▶ **Problem requirements**: Return, from the lines below, each one that includes the word "usegerberadvancedattributes".

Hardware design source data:
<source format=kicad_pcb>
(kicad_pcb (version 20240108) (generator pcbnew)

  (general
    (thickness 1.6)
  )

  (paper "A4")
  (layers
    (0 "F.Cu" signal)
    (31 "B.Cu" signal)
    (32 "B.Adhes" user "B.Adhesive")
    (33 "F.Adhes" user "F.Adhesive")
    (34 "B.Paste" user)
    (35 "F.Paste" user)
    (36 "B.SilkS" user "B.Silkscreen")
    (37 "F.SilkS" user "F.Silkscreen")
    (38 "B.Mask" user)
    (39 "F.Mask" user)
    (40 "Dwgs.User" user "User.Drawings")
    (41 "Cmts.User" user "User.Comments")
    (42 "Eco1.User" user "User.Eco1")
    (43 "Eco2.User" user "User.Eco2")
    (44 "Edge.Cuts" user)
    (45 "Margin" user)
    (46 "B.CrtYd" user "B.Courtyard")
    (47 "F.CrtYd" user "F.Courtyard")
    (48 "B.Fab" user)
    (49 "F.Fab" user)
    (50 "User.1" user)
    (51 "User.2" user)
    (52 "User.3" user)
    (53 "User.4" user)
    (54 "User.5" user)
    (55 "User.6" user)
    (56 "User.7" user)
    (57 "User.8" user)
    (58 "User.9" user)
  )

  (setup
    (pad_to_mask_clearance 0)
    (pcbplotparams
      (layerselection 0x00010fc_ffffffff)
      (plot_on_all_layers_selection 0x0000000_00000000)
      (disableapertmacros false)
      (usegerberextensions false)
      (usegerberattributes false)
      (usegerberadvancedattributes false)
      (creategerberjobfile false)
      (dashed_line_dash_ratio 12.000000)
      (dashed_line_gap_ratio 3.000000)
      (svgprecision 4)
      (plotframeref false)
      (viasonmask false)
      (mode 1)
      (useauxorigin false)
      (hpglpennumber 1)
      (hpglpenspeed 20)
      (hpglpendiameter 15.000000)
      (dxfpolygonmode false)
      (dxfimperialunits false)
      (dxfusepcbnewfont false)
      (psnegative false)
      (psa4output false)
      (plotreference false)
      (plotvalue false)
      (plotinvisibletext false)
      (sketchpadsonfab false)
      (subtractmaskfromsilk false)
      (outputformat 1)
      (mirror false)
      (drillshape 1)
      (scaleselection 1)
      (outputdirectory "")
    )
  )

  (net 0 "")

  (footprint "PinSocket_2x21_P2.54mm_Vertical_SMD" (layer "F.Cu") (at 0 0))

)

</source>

--

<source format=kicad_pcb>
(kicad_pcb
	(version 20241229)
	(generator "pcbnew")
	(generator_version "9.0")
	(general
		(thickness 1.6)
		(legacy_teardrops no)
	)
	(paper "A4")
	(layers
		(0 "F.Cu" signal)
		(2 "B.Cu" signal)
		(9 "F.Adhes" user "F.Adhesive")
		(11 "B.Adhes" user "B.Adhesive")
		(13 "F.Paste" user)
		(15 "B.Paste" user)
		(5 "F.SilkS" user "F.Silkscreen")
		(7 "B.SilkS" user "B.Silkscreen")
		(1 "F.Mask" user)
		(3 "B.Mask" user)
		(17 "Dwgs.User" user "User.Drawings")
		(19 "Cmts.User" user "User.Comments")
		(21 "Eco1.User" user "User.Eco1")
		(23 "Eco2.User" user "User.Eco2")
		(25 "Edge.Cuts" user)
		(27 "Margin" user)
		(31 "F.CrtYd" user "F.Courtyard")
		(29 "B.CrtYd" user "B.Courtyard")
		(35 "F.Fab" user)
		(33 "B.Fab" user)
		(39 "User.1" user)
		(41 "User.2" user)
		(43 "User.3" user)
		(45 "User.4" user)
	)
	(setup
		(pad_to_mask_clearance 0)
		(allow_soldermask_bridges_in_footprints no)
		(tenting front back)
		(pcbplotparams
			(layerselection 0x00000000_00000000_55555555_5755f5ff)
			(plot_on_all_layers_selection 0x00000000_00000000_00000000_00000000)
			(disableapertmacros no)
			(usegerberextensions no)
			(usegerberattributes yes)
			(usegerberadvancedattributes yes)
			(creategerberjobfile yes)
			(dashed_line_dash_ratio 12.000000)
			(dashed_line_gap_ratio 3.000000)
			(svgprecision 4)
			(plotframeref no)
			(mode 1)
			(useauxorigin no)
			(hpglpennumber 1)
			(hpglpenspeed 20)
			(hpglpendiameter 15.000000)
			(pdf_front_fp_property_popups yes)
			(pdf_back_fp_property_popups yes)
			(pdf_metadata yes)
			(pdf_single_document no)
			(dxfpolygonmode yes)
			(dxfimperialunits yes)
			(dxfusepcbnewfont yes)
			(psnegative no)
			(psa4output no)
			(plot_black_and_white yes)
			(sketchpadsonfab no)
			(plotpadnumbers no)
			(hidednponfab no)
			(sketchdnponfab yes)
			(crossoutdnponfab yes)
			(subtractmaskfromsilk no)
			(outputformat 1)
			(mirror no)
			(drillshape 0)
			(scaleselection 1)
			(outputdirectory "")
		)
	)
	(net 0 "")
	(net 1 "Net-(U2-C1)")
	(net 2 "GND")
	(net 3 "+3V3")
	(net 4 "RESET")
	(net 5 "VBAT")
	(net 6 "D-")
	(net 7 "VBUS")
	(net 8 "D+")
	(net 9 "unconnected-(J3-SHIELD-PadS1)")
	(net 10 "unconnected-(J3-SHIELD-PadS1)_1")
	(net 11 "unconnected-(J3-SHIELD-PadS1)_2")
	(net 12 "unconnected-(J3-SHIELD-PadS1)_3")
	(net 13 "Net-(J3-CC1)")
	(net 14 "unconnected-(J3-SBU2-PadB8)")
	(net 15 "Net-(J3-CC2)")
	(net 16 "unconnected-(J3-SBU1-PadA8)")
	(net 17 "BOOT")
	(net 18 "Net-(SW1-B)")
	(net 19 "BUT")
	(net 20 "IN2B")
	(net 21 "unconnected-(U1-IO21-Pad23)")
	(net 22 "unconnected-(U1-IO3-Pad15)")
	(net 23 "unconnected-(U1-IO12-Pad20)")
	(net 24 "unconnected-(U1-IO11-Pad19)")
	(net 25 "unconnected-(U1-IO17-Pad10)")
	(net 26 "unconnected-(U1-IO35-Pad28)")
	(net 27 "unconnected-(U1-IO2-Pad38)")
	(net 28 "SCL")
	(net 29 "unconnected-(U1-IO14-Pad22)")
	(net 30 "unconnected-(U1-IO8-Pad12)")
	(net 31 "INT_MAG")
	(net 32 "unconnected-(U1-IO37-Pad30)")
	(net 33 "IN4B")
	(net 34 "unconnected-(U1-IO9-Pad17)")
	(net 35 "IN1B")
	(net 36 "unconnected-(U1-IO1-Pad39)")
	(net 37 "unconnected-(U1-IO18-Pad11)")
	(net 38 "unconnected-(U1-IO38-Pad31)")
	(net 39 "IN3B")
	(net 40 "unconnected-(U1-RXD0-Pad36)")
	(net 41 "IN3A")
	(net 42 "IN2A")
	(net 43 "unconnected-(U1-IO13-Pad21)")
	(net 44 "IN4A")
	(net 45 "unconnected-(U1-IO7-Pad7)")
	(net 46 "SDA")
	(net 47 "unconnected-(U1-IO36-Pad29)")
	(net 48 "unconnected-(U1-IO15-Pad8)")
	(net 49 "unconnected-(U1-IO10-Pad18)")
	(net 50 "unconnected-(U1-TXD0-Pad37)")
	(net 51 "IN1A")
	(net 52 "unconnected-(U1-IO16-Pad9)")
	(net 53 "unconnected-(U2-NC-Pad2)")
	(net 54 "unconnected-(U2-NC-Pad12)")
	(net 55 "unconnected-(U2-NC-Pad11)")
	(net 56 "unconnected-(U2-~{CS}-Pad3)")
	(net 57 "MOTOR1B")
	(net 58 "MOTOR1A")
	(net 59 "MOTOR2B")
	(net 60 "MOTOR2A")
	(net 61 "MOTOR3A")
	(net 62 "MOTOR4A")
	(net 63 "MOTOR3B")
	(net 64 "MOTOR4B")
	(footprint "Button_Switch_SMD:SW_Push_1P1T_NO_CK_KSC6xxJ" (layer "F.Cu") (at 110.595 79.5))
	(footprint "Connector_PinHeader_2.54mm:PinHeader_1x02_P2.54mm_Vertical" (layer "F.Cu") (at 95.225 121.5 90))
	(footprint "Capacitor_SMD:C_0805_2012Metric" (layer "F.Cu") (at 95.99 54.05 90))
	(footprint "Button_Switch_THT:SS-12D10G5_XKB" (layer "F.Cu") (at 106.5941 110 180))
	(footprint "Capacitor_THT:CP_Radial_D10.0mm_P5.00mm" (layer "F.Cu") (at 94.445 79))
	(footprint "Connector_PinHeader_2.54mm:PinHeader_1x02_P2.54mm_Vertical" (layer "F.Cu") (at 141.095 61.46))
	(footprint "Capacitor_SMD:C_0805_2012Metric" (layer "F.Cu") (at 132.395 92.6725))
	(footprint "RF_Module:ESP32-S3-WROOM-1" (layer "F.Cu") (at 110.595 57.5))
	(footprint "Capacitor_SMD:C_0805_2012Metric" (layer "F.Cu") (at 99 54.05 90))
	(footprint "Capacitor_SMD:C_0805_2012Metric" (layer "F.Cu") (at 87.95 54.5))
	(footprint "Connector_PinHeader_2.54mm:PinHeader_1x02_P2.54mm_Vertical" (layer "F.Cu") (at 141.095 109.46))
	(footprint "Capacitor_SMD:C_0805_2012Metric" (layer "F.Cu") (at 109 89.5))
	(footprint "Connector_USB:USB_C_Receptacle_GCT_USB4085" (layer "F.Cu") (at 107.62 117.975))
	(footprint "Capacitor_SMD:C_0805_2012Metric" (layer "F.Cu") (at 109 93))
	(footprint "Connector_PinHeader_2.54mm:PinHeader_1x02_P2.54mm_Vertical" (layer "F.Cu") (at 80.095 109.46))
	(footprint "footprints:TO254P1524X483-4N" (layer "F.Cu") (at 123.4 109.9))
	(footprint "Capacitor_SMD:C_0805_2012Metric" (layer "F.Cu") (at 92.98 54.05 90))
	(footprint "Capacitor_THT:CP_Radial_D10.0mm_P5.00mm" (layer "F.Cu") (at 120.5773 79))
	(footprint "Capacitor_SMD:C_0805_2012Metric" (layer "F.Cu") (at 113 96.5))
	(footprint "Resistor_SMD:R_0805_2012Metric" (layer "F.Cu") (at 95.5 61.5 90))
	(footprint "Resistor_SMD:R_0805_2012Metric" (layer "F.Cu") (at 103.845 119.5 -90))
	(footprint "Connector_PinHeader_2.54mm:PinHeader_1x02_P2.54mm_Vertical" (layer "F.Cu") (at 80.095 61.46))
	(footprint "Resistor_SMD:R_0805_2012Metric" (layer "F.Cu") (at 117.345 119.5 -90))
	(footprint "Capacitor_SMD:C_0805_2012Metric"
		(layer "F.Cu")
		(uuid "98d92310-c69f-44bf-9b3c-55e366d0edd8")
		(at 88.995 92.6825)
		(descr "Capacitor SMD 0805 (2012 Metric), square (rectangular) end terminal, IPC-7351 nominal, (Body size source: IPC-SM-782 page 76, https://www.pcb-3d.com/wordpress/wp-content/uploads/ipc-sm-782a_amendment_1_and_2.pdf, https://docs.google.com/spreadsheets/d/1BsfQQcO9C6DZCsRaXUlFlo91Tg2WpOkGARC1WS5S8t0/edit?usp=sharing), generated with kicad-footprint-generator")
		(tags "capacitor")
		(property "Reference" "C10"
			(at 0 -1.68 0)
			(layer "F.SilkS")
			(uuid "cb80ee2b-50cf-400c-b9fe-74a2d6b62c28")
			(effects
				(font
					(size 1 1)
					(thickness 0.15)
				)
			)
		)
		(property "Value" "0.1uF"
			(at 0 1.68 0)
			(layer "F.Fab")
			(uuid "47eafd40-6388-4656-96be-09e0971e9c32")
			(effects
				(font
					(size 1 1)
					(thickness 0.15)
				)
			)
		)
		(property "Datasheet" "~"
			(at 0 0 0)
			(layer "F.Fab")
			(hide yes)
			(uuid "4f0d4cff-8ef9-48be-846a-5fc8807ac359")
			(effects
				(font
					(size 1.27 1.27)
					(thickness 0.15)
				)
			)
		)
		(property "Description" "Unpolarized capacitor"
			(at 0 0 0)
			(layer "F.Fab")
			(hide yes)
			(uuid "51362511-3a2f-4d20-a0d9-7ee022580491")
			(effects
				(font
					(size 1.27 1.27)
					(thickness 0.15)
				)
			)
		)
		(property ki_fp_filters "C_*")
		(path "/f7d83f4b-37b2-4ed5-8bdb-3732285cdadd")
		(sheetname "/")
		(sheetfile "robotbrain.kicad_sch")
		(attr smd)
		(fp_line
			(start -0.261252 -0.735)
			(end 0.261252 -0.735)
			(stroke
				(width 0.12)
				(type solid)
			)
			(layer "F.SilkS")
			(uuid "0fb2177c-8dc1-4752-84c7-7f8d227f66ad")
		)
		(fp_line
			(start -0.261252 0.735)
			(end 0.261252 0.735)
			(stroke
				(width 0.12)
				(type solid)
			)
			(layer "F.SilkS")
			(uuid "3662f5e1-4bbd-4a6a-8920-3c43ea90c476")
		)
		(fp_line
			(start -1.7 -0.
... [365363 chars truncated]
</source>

▶ **Worked solution**:
      (usegerberadvancedattributes false)
			(usegerberadvancedattributes yes)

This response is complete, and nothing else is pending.